Boylan, an opinion writer for the New York Times, cited the recent fury over the novel “American Dirt”, what if its white author had the right to tell a story (badly, some would say) about Mexican migrants in the United States.

“Surely, if freedom of speech means anything, it means the right to tell the stories we want to tell, to respond to the demands of our own imagination, period,” she said. “You can accuse writers of not writing well. But erasing artists because we don’t like their art is despicable.

But at the same time, she said, as a transgender person, she understood the frustration at work that distorts your experience. “Maybe a single movie or book doesn’t matter that much,” she said. But “if you think defending free speech is really very important, then you must think it matters. A single movie or book can really shape the way people see the world. “

Carmen Maria Machado, memorialist and fiction writer, expressed concern over the impact of recent fierce online debates on the ethics of the use of lived experiences in fiction.

Fiction, she said, is a “magpie” art, which necessarily involves taking pieces not only from the imagination or direct experience, but from our observations of others.

“Not all stories are mine to tell,” she said. “But it’s so weird creating general statements of who can do what.”

She added: “I am concerned that fiction writers, especially those who are forming now, will be blocked and self-censored.”

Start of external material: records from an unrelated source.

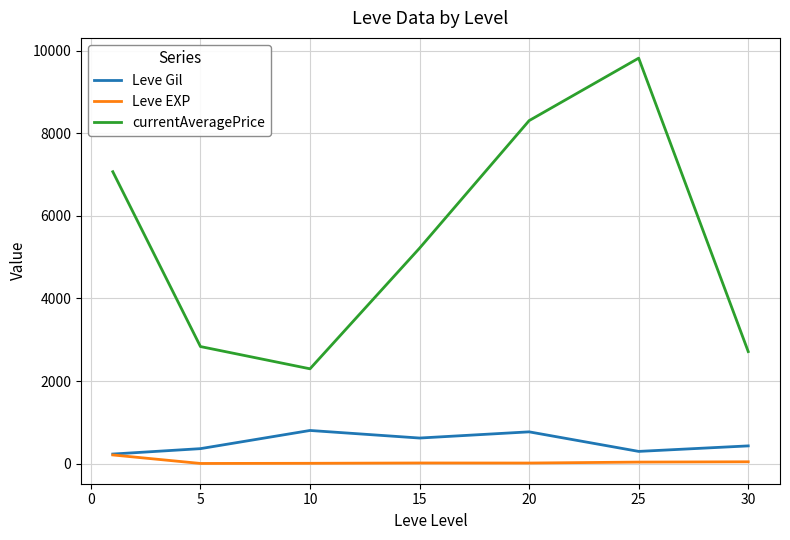

Which series has the largest total across all categories?

currentAveragePrice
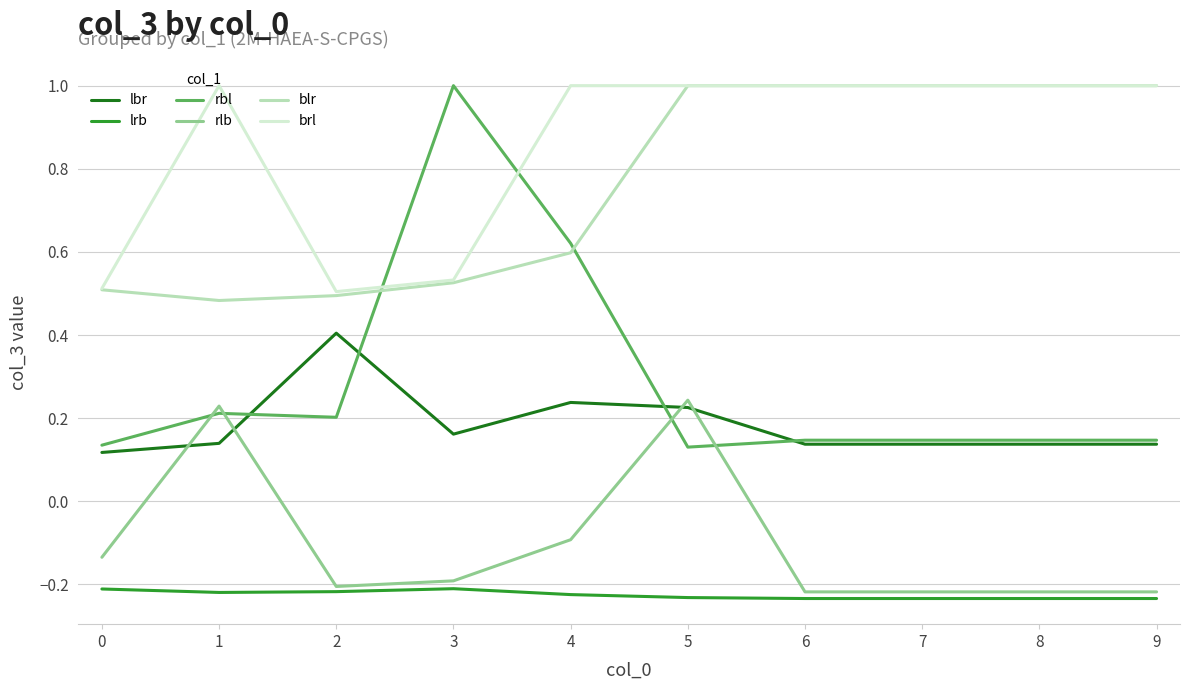

Is it true that brl equals 0.4 at 8?

False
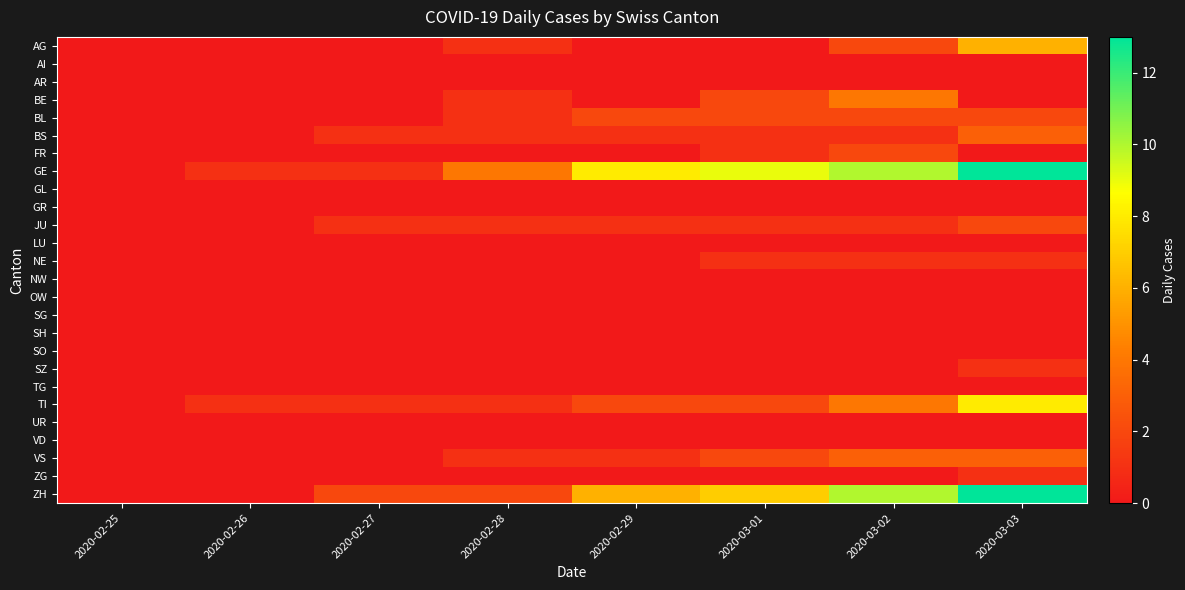

At which category is the sum across all series the highest?

2020-03-03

Not everyone agreed that the hold was always negative. At one point, McWhorter broadcast what he suggested was a semi-forbidden thought: that the intensity of the racial justice protests against the police murder of George Floyd was in part about a desire for after months of pandemic isolation “to merge”, “to go outside”, “to belong to each other”, which was then militarized by an ideological faction.

“In May 2020, a certain ideology used social media to become particularly dominant and scare some people,” he said.

Boylan protested, softly. “You talk about self-censorship like it’s a bad thing,” she said. “Under another name, maybe it’s a sense of awareness that our words affect others? You can’t and maybe shouldn’t say what you want.

But if there was one general point of agreement, it was that Twitter was mostly bad. Machado said she deleted her account several months ago. “Social media just creates these incredibly fast-paced bad conversations that go so quickly to the side that there’s no getting over it,” she said.

McWhorter, who said he took to Twitter “six or seven times a day,” said it prevented him from reading – let alone writing – books.

In one recent test in The Atlantic, adapted from a lecture, Akhtar lamented how the incitement of online discourse has led us to form opposing “agglomerations of indignation” affirmed by “belonging slogans”.

Boylan, with a wry smile, made the point a little simpler. “One of the reasons I became a writer,” she said, “is because I wanted people to like me.”